Rendered images with source text:
┄┄┄┄┄┄┄┄┄┄
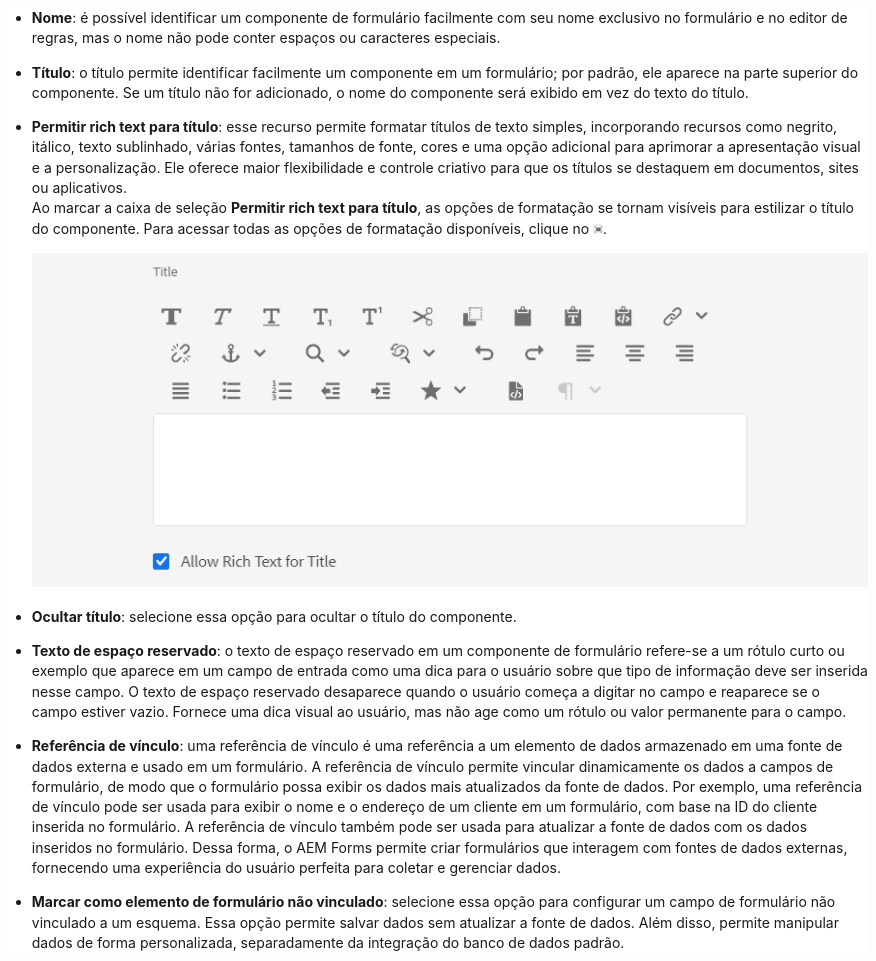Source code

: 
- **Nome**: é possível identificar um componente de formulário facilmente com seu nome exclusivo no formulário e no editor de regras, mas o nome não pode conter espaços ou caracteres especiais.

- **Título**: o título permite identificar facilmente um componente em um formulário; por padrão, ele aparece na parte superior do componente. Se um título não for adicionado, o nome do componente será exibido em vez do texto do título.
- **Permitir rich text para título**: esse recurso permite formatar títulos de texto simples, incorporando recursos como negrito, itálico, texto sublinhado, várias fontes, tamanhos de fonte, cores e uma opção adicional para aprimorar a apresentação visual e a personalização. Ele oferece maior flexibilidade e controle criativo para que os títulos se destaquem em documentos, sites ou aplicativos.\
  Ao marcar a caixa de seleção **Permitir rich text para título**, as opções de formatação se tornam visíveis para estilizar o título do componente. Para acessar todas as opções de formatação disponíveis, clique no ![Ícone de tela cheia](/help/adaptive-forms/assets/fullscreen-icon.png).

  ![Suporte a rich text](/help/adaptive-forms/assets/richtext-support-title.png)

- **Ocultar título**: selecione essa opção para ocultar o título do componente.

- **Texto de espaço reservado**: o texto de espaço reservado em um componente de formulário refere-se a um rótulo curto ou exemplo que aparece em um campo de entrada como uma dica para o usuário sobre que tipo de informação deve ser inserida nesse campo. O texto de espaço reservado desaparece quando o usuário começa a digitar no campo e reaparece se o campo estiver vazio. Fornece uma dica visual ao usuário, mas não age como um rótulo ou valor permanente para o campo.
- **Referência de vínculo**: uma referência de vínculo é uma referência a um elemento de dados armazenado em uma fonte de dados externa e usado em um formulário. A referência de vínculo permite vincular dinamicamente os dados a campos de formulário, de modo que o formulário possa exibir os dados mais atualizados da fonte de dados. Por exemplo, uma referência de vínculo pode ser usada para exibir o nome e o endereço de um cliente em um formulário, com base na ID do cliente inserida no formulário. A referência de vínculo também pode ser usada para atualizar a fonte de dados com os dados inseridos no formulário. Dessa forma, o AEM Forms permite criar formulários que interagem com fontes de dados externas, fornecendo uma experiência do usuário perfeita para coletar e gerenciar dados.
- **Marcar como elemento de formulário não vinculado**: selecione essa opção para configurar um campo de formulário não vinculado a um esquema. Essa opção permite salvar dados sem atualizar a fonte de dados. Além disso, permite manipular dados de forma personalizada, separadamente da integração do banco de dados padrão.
┄┄┄┄┄┄┄┄┄┄
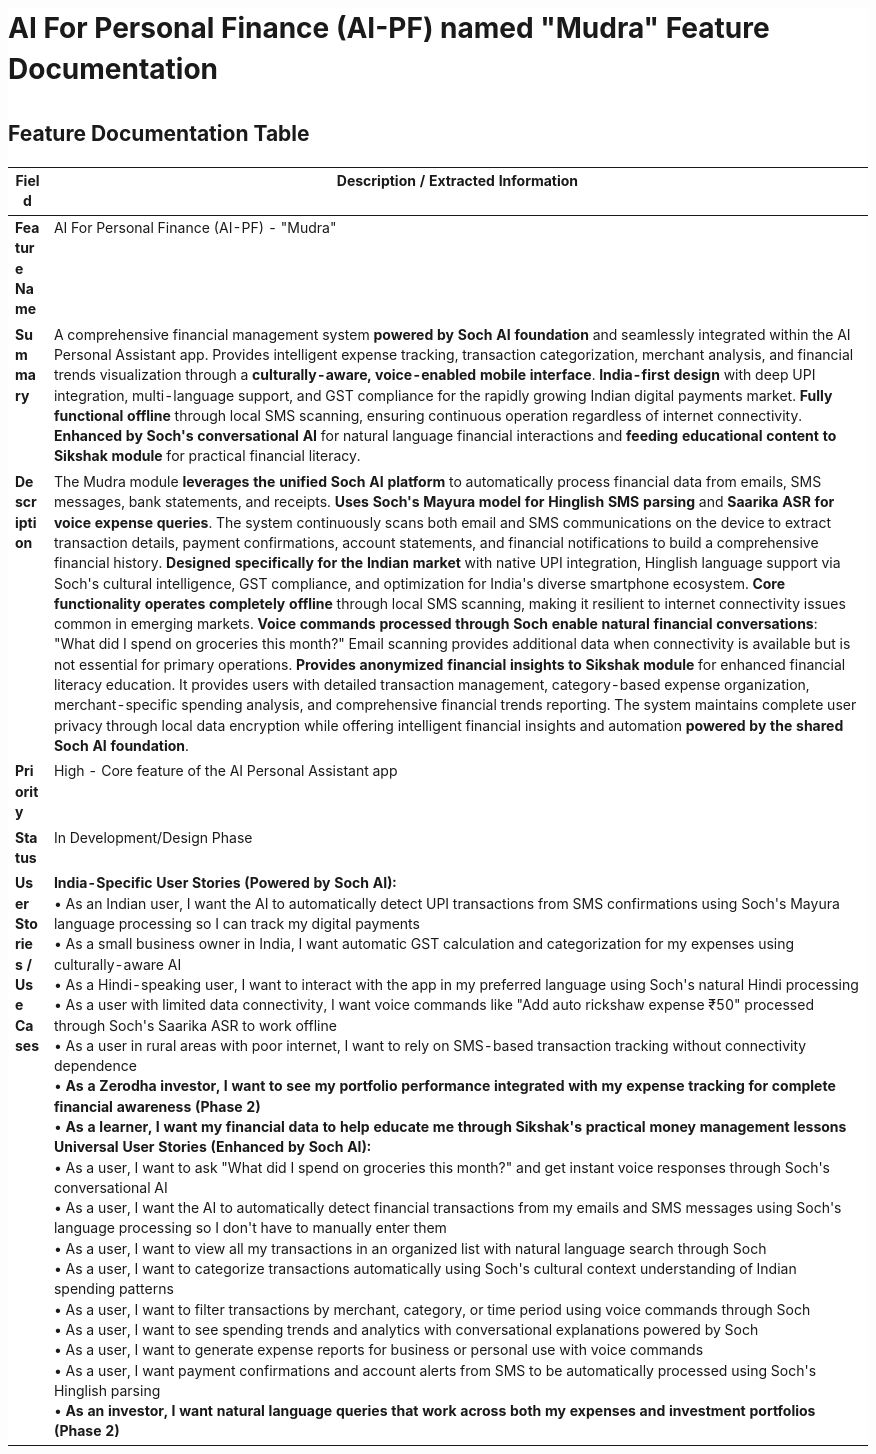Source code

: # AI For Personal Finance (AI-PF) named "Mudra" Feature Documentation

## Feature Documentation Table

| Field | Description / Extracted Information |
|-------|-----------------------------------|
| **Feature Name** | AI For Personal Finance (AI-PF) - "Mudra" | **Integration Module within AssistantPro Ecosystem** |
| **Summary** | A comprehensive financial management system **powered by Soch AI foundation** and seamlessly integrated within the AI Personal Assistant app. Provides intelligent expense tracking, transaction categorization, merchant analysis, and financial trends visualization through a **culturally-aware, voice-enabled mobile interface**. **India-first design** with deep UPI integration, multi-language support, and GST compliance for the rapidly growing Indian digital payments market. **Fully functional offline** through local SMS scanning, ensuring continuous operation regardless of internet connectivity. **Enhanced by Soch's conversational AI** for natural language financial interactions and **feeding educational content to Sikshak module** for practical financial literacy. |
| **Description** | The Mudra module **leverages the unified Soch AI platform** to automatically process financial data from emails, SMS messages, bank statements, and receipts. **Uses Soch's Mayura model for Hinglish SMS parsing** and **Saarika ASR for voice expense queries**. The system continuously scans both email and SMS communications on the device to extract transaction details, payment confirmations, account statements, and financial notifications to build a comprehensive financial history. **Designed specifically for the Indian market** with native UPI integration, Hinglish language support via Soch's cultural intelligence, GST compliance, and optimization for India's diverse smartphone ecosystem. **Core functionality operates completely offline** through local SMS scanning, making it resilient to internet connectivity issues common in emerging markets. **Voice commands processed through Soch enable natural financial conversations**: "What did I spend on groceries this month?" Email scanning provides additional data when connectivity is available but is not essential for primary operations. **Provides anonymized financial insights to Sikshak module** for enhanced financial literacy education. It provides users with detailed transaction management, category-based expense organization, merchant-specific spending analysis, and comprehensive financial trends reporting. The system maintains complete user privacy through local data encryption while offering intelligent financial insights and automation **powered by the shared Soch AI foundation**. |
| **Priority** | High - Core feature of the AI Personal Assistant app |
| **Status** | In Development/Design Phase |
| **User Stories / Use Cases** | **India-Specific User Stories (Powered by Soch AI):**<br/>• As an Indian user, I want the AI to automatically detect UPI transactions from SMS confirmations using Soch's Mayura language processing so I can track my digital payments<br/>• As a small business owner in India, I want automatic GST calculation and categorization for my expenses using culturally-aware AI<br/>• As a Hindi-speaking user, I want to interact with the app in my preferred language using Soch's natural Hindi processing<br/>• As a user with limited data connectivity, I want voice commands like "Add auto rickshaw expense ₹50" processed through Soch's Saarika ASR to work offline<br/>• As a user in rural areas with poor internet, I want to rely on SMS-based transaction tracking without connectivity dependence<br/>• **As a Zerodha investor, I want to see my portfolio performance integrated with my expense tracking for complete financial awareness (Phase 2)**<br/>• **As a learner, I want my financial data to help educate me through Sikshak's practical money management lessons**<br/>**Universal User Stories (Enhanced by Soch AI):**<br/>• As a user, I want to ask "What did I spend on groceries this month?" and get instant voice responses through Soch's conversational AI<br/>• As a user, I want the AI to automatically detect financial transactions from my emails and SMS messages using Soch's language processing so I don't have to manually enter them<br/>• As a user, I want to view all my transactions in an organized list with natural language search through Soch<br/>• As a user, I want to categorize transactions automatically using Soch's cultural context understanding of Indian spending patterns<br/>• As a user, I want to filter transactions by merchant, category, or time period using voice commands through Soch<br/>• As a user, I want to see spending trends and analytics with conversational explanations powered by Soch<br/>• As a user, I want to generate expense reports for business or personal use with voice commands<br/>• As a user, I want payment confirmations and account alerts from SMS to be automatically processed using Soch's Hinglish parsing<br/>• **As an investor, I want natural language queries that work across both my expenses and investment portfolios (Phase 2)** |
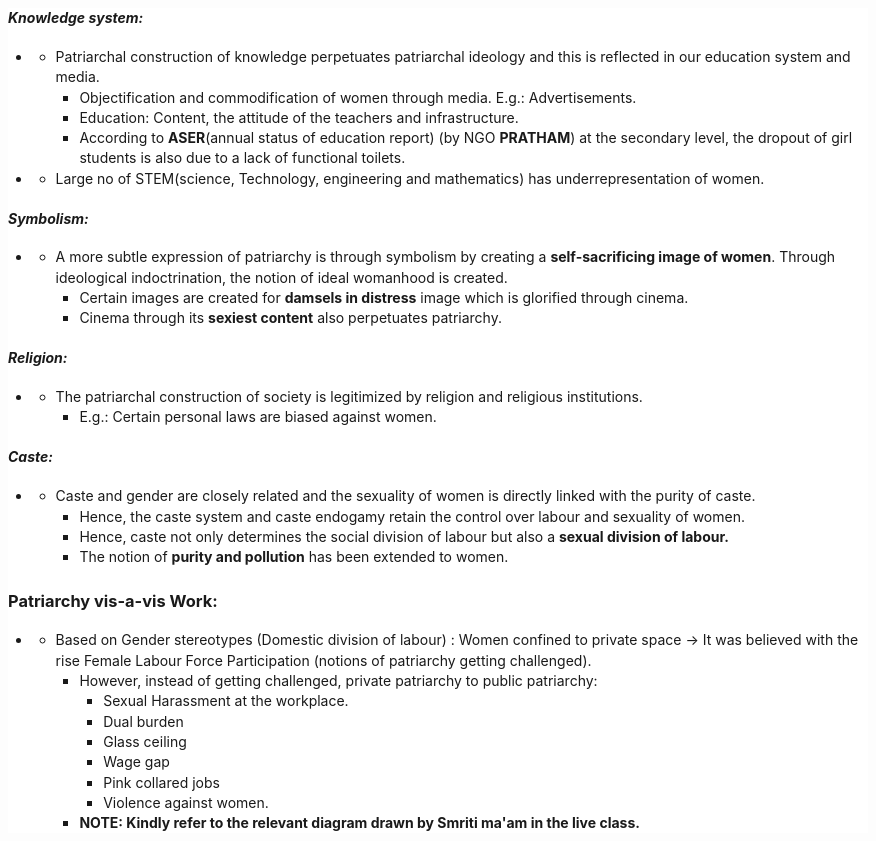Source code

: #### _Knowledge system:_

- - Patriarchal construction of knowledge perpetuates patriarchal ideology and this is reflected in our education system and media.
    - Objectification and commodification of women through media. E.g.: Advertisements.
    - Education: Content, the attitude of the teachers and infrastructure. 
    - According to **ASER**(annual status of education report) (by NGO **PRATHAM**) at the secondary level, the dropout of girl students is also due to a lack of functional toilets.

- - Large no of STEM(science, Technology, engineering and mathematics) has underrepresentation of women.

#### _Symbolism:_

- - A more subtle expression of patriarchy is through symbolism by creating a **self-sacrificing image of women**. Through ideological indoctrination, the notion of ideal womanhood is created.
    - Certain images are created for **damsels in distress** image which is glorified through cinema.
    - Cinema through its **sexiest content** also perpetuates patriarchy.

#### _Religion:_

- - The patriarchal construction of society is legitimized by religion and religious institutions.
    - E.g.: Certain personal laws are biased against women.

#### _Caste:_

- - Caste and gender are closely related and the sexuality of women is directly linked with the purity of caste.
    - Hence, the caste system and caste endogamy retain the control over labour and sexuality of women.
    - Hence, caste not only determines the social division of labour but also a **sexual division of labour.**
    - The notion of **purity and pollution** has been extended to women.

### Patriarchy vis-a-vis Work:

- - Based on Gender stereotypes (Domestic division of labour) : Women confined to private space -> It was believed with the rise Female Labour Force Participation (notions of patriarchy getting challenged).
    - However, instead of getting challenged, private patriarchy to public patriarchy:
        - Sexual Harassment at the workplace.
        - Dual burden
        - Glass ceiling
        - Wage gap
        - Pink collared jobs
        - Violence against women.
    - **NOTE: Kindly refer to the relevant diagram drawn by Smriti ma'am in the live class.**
┄┄┄┄┄┄┄┄┄┄
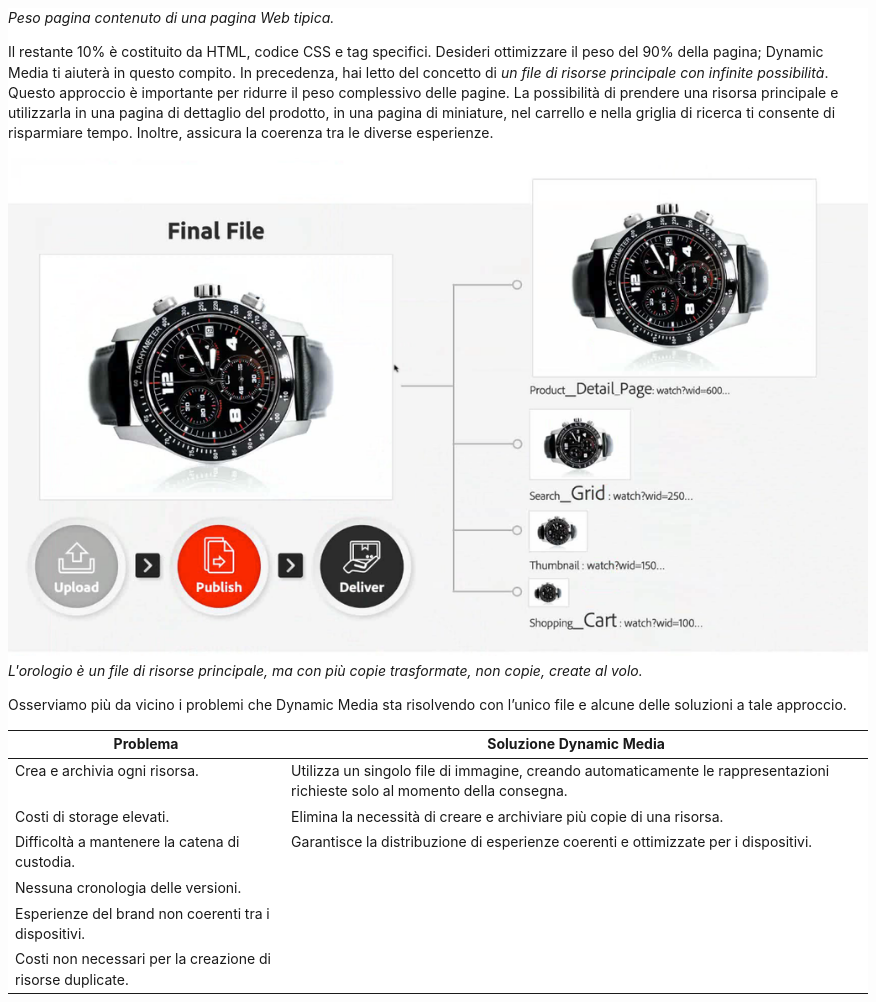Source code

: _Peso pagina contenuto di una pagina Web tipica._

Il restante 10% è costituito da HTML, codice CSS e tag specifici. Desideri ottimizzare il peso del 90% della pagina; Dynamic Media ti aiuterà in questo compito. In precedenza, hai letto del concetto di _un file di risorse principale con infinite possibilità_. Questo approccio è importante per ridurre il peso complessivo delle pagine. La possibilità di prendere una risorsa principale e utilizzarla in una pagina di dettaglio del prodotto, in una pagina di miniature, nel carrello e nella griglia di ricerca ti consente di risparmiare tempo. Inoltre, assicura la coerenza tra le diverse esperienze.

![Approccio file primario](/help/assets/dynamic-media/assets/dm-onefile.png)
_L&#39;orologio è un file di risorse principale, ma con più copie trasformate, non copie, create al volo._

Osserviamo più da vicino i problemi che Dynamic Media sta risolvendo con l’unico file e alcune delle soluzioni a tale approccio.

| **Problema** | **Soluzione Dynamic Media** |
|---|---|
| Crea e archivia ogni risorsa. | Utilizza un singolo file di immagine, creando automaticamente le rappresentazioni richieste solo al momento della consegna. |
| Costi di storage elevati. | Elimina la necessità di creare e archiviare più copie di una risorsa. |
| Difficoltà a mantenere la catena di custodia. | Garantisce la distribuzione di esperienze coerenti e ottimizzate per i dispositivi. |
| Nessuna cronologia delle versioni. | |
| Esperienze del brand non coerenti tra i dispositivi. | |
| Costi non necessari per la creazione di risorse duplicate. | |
┄┄┄┄┄┄┄┄┄┄
In the data above, find each line that has the word "texto" and copy it out.

Response:
- **Título**: o título permite identificar facilmente um componente em um formulário; por padrão, ele aparece na parte superior do componente. Se um título não for adicionado, o nome do componente será exibido em vez do texto do título.
- **Permitir rich text para título**: esse recurso permite formatar títulos de texto simples, incorporando recursos como negrito, itálico, texto sublinhado, várias fontes, tamanhos de fonte, cores e uma opção adicional para aprimorar a apresentação visual e a personalização. Ele oferece maior flexibilidade e controle criativo para que os títulos se destaquem em documentos, sites ou aplicativos.\
- **Texto de espaço reservado**: o texto de espaço reservado em um componente de formulário refere-se a um rótulo curto ou exemplo que aparece em um campo de entrada como uma dica para o usuário sobre que tipo de informação deve ser inserida nesse campo. O texto de espaço reservado desaparece quando o usuário começa a digitar no campo e reaparece se o campo estiver vazio. Fornece uma dica visual ao usuário, mas não age como um rótulo ou valor permanente para o campo.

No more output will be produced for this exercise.